Yes, that much he already knew.
She glanced at the dance floor and the candelabras’ light caught her diamond earrings, sparkling orbs that fascinated his eye as she continued, “The pleasures of life are not enough for them, they always h
ave to think of how this could be better or that could be better and they cannot simply rest and be. They must always be moving and progressing and improving. Or simply feeling romantic angst for what cannot be. They are creatures of the spirit.”

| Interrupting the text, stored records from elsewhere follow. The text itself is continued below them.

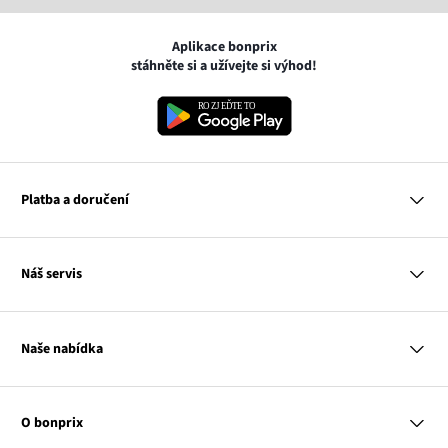
Aplikace bonprix
stáhněte si a užívejte si výhod!
Platba a doručení
MasterCard
Náš servis
VISA
Google pay
Otázky a odpovědi
Apple pay
Doručení a platby
Naše nabídka
PayU
Vrácení a reklamace
Platba na dobírku
Tabulky velikostí
Žena
Balikovna
Klub bonprix
Muž
Zasilkovna
Katalog
O bonprix
Dítě
Kontakt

“Yes, you are correct,” he said.
She met his eyes again and tapped her chin with her fan. “How lucky for you that you discovered it before you did something foolish like declare yourself. I didn’t know Gerard was like that until after we’d wed. It was quite a shock to see the full depth of his foolishness in that area. He lived in a world of his own dreams.”
He’d never realised how different he was from Emily until their quarrel. He’d placed all his attention on their stunning compatibility in bed and her ability to make him feel whole. She was the first woman he’d felt deeply for and it was precisely because of her crusading spirit. Was he doomed to only love a woman who was exactly wrong for him?
Maggie touched his arm and let her fingertips trail over his woollen sleeve. “You and I are creatures of the flesh. We know how to enjoy life.”
That they were. So alike in that way they could have been spawned from the same seed. Maybe he couldn’t expect to ever be whole again. Maybe the most he could expect was to find someone to keep him warm and pass the time pleasantly with.
The music stopped, the couples drifted away from the dance floor. With her hand in Peter’s, Emily glanced up. Her eyes met Alex’s. It took a moment for her to perceive Maggie stroking Alex’s arm but he knew the moment she did. Her eyes widened, betraying her hurt, then they flashed fire.
A sharp pain, a tightening in his chest made him catch his breath then exhale slowly.
Don’t do a thing. Let her believe you’ve replaced her. Let the hurt end this for her own good.
Emily turned away but he fancied she held herself quite rigidly. It tore at him. He couldn’t bear it.